### Given data
=== Begin Enclosure ===
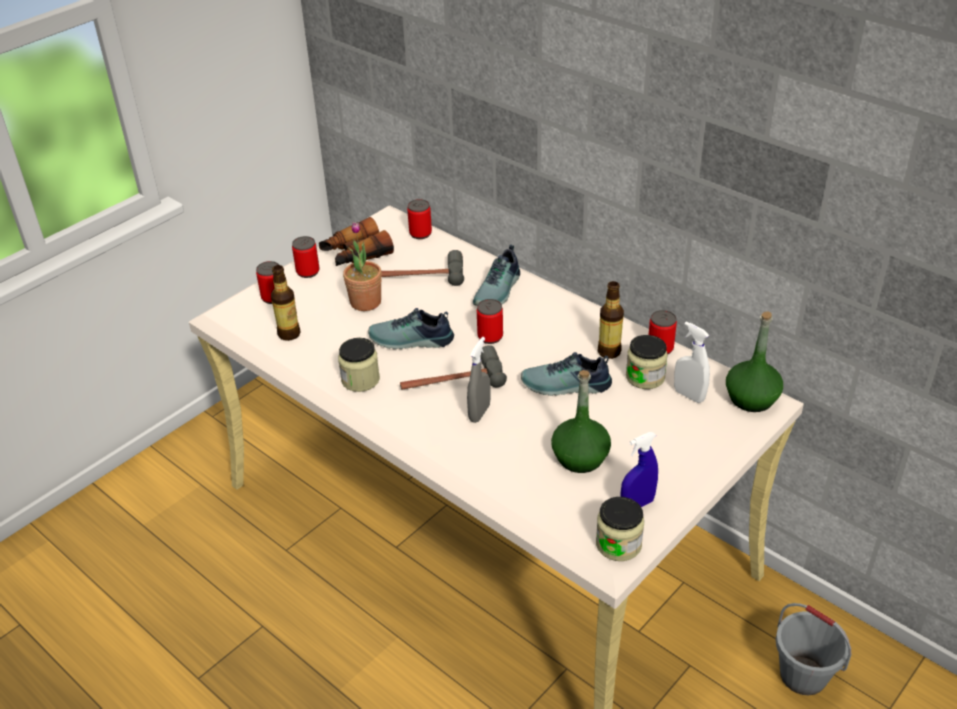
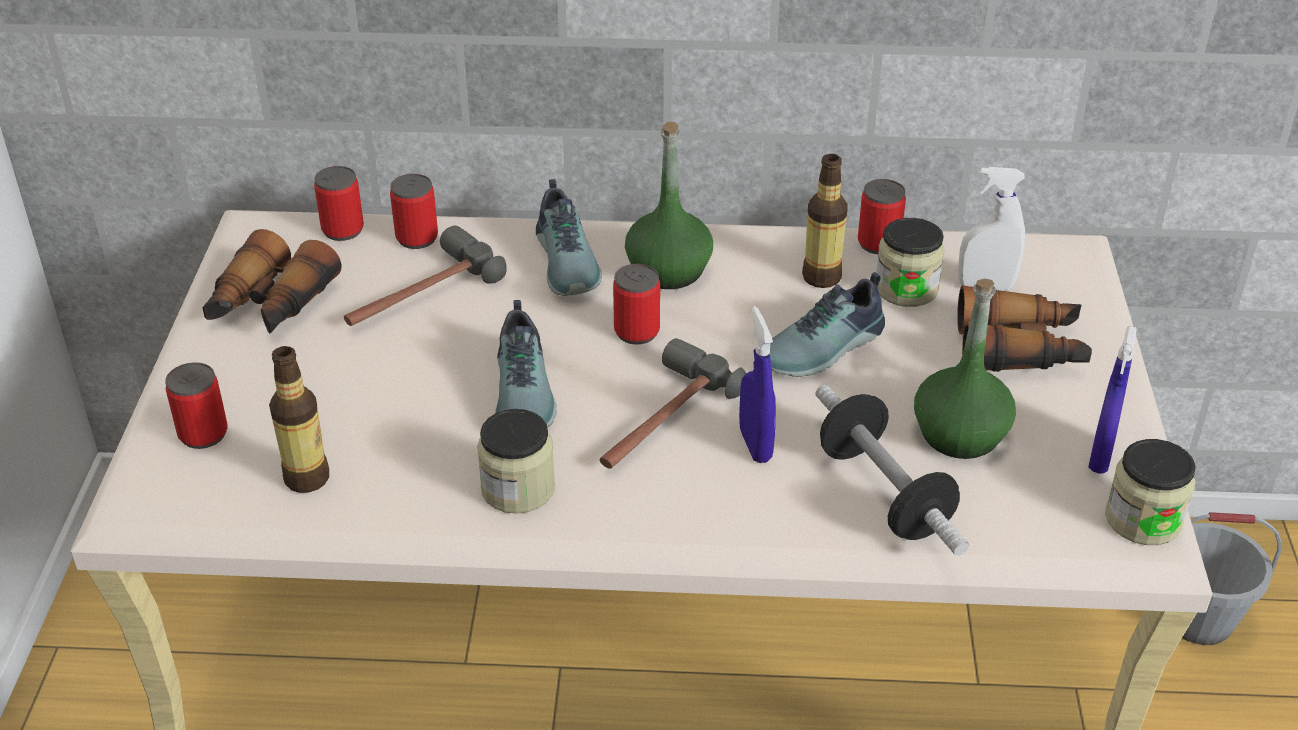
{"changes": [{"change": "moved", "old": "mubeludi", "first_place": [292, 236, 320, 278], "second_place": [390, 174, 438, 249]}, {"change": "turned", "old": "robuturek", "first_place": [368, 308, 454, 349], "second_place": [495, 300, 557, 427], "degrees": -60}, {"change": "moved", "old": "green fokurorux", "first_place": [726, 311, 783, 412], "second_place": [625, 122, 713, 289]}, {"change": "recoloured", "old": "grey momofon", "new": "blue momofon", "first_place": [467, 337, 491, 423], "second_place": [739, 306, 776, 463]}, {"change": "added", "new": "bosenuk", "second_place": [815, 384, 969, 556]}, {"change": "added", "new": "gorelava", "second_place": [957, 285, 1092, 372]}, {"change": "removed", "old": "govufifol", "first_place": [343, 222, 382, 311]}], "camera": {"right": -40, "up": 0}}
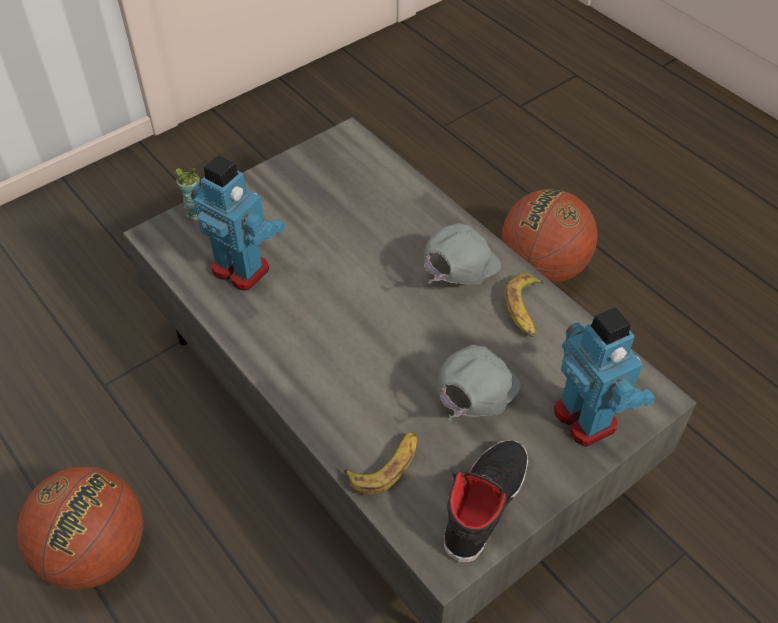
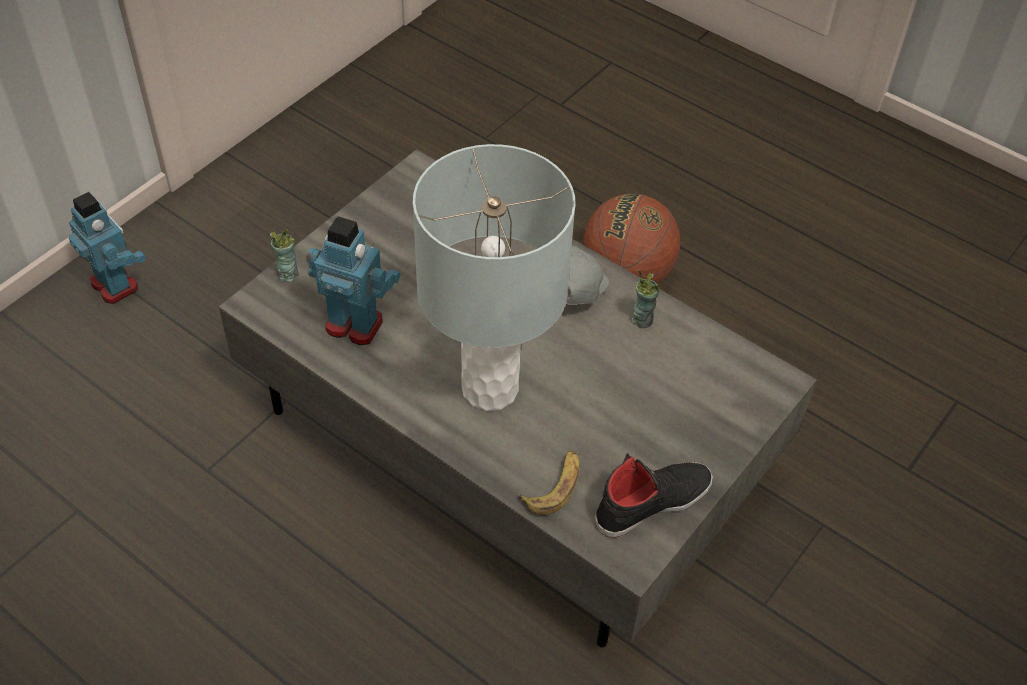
{"changes": [{"change": "moved", "old": "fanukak", "first_place": [554, 307, 656, 447], "second_place": [69, 192, 146, 304]}, {"change": "added", "new": "grey vupakun", "second_place": [413, 144, 576, 411]}, {"change": "turned", "old": "black robuturek", "first_place": [444, 440, 528, 563], "second_place": [595, 453, 713, 537], "degrees": 45}, {"change": "replaced", "old": "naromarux", "new": "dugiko", "first_place": [505, 273, 545, 337], "second_place": [631, 269, 660, 328]}, {"change": "removed", "old": "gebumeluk", "first_place": [17, 467, 143, 590]}, {"change": "removed", "old": "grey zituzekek", "first_place": [438, 345, 521, 423]}], "camera": {"right": -15, "up": 0}}
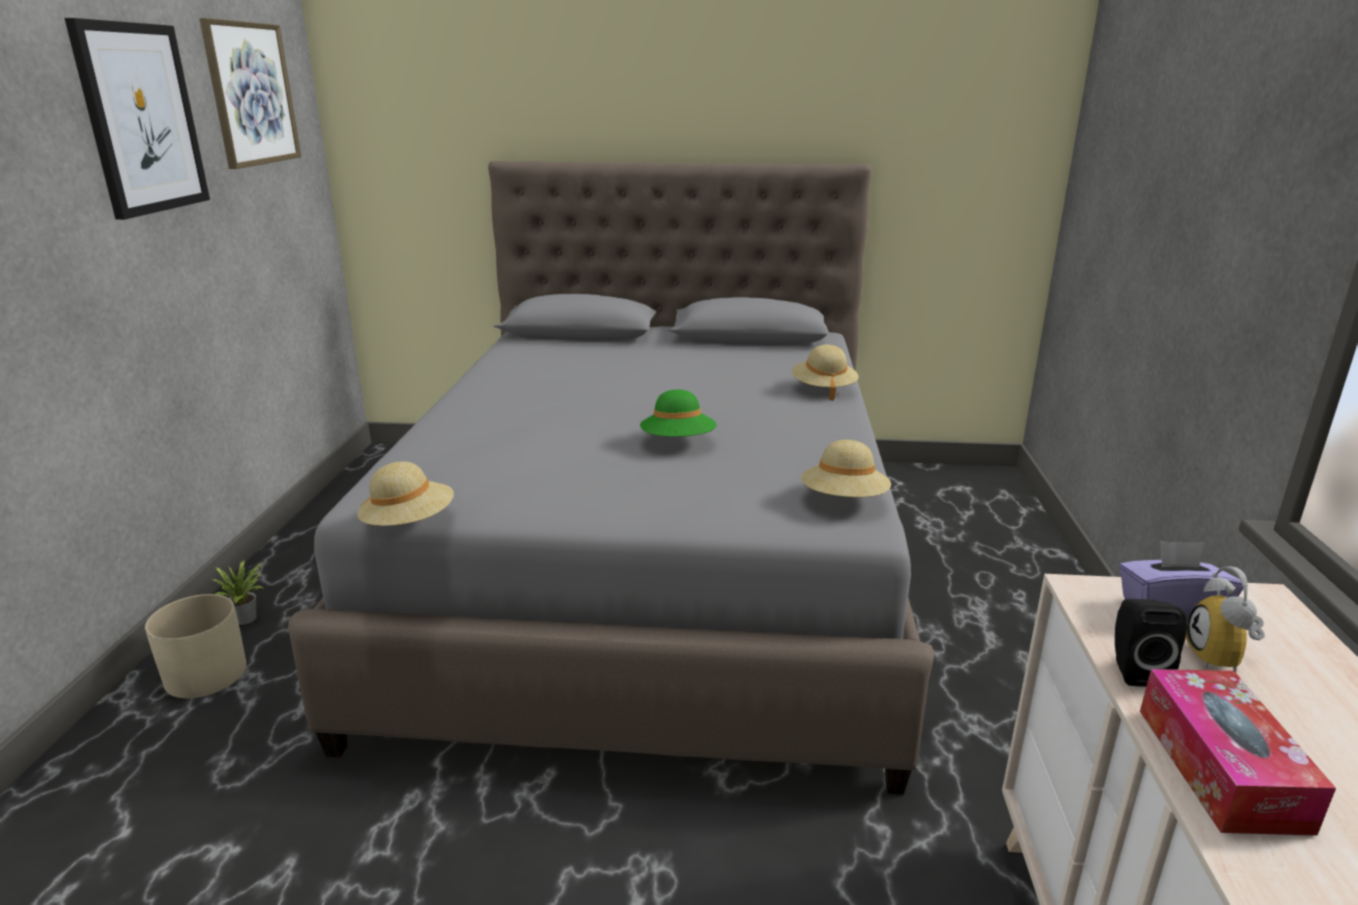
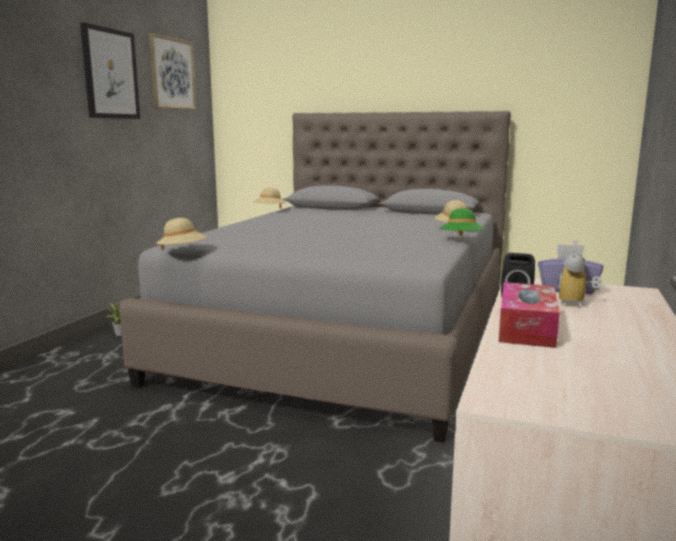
{"changes": [{"change": "moved", "old": "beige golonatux", "first_place": [801, 440, 891, 497], "second_place": [253, 188, 286, 209]}, {"change": "moved", "old": "green golonatux", "first_place": [640, 389, 717, 437], "second_place": [440, 208, 485, 236]}, {"change": "removed", "old": "beige surezupok", "first_place": [145, 594, 247, 698]}], "camera": {"right": 15, "up": -10}}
=== End Enclosure ===
### Your goal
Transcribe the listing word for word, but keep its pictures out of the copy.

### Answer for this exercise
{"changes": [{"change": "moved", "old": "mubeludi", "first_place": [292, 236, 320, 278], "second_place": [390, 174, 438, 249]}, {"change": "turned", "old": "robuturek", "first_place": [368, 308, 454, 349], "second_place": [495, 300, 557, 427], "degrees": -60}, {"change": "moved", "old": "green fokurorux", "first_place": [726, 311, 783, 412], "second_place": [625, 122, 713, 289]}, {"change": "recoloured", "old": "grey momofon", "new": "blue momofon", "first_place": [467, 337, 491, 423], "second_place": [739, 306, 776, 463]}, {"change": "added", "new": "bosenuk", "second_place": [815, 384, 969, 556]}, {"change": "added", "new": "gorelava", "second_place": [957, 285, 1092, 372]}, {"change": "removed", "old": "govufifol", "first_place": [343, 222, 382, 311]}], "camera": {"right": -40, "up": 0}}
{"changes": [{"change": "moved", "old": "fanukak", "first_place": [554, 307, 656, 447], "second_place": [69, 192, 146, 304]}, {"change": "added", "new": "grey vupakun", "second_place": [413, 144, 576, 411]}, {"change": "turned", "old": "black robuturek", "first_place": [444, 440, 528, 563], "second_place": [595, 453, 713, 537], "degrees": 45}, {"change": "replaced", "old": "naromarux", "new": "dugiko", "first_place": [505, 273, 545, 337], "second_place": [631, 269, 660, 328]}, {"change": "removed", "old": "gebumeluk", "first_place": [17, 467, 143, 590]}, {"change": "removed", "old": "grey zituzekek", "first_place": [438, 345, 521, 423]}], "camera": {"right": -15, "up": 0}}
{"changes": [{"change": "moved", "old": "beige golonatux", "first_place": [801, 440, 891, 497], "second_place": [253, 188, 286, 209]}, {"change": "moved", "old": "green golonatux", "first_place": [640, 389, 717, 437], "second_place": [440, 208, 485, 236]}, {"change": "removed", "old": "beige surezupok", "first_place": [145, 594, 247, 698]}], "camera": {"right": 15, "up": -10}}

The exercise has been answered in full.